Performance optimization of energy-efficient solar absorbers for thermal energy harvesting in modern industrial environments using a solar deep learning model

Ammar Armghan; Jaganathan Logeshwaran; S Raja; Khaled Aliqab; Meshari Alsharari; Shobhit K Patel

doi:10.1016/j.heliyon.2024.e26371

Performance optimization of energy-efficient solar absorbers for thermal energy harvesting in modern industrial environments using a solar deep learning model

Heliyon. 2024 Feb 15;10(4):e26371. doi: 10.1016/j.heliyon.2024.e26371. eCollection 2024 Feb 29.

Authors

Ammar Armghan¹, Jaganathan Logeshwaran², S Raja³, Khaled Aliqab¹, Meshari Alsharari¹, Shobhit K Patel⁴

Affiliations

¹ Department of Electrical Engineering, College of Engineering, Jouf University, Sakaka, 72388, Saudi Arabia.
² Department of Electronics and Communication Engineering, Sri Eshwar College of Engineering, Coimbatore, 641202, India.
³ Research and Development, Mr.R Business Corporation, Karur, 639004, Tamil Nadu, India.
⁴ Department of Computer Engineering, Marwadi University, Rajkot, Gujarat, 360003, India.

Abstract

Thermal energy harvesting has seen a rise in popularity in recent years due to its potential to generate renewable energy from the sun.

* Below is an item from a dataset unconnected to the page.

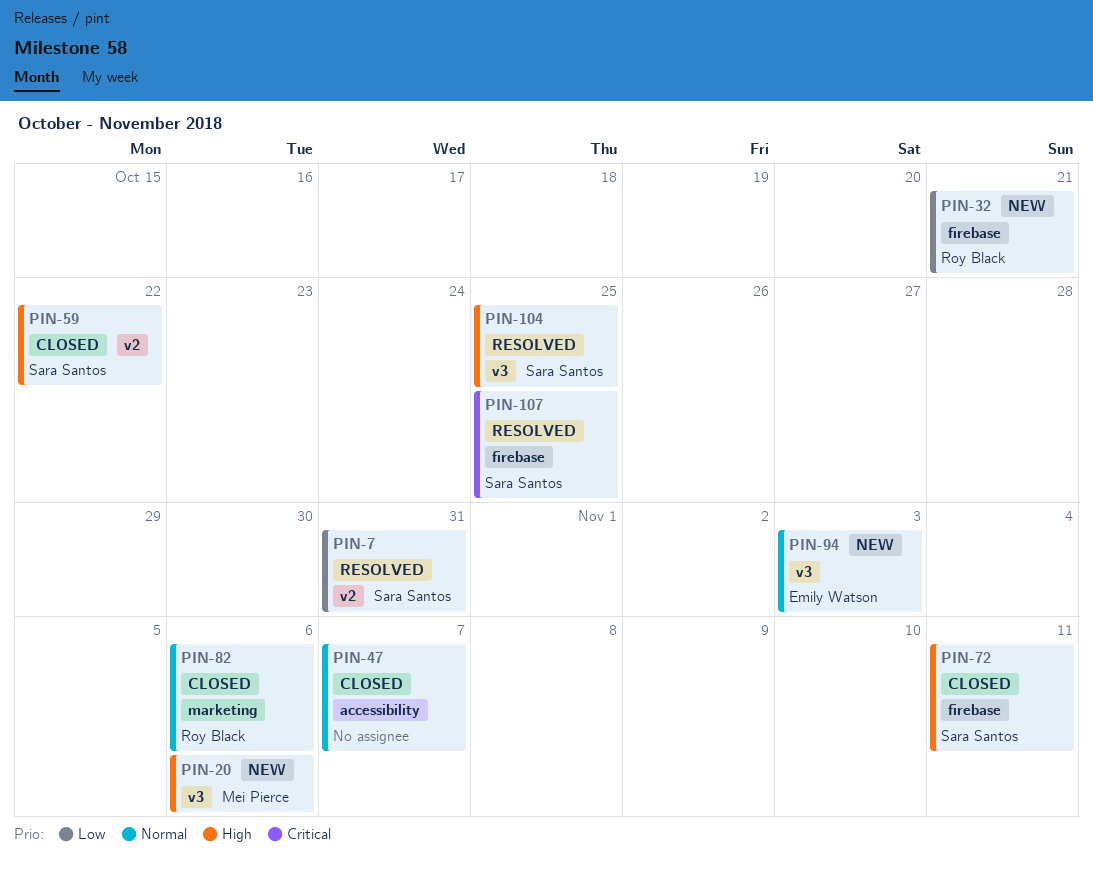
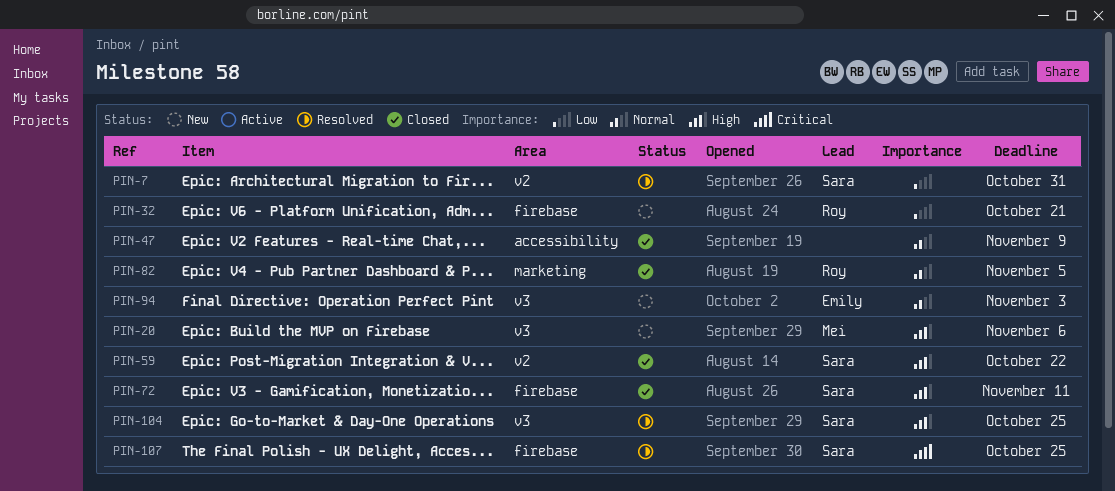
PIN-47, due: Nov 7 -> Nov 9
PIN-82, due: Nov 6 -> Nov 5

One of the key components of this process is the solar absorber, which is responsible for converting solar radiation into thermal energy. In this paper, a smart performance optimization of energy efficient solar absorber for thermal energy harvesting is proposed for modern industrial environments using solar deep learning model. In this model, data is collected from multiple sensors over time that measure various environmental factors such as temperature, humidity, wind speed, atmospheric pressure, and solar radiation. This data is then used to train a machine learning algorithm to make predictions on how much thermal energy can be harvested from a particular panel or system. In a computational range, the proposed solar deep learning model (SDLM) reached 83.22 % of testing and 91.72 % of training results of false positive absorption rate, 69.88 % of testing and 81.48 % of training results of false absorption discovery rate, 81.40 % of testing and 72.08 % of training results of false absorption omission rate, 75.04 % of testing and 73.19 % of training results of absorbance prevalence threshold, and 90.81 % of testing and 78.09 % of training results of critical success index. The model also incorporates components such as insulation and orientation to further improve its accuracy in predicting the amount of thermal energy that can be harvested. Solar absorbers are used in industrial environments to absorb the sun's radiation and turn it into thermal energy. This thermal energy can then be used to power things such as heating and cooling systems, air compressors, and even some types of manufacturing operations. By using a solar deep learning model, businesses can accurately predict how much thermal energy can be harvested from a particular solar absorber before making an investment in a system.

Keywords: Deep learning; Energy harvesting; Renewable energy; Solar absorber; Solar radiation; Thermal.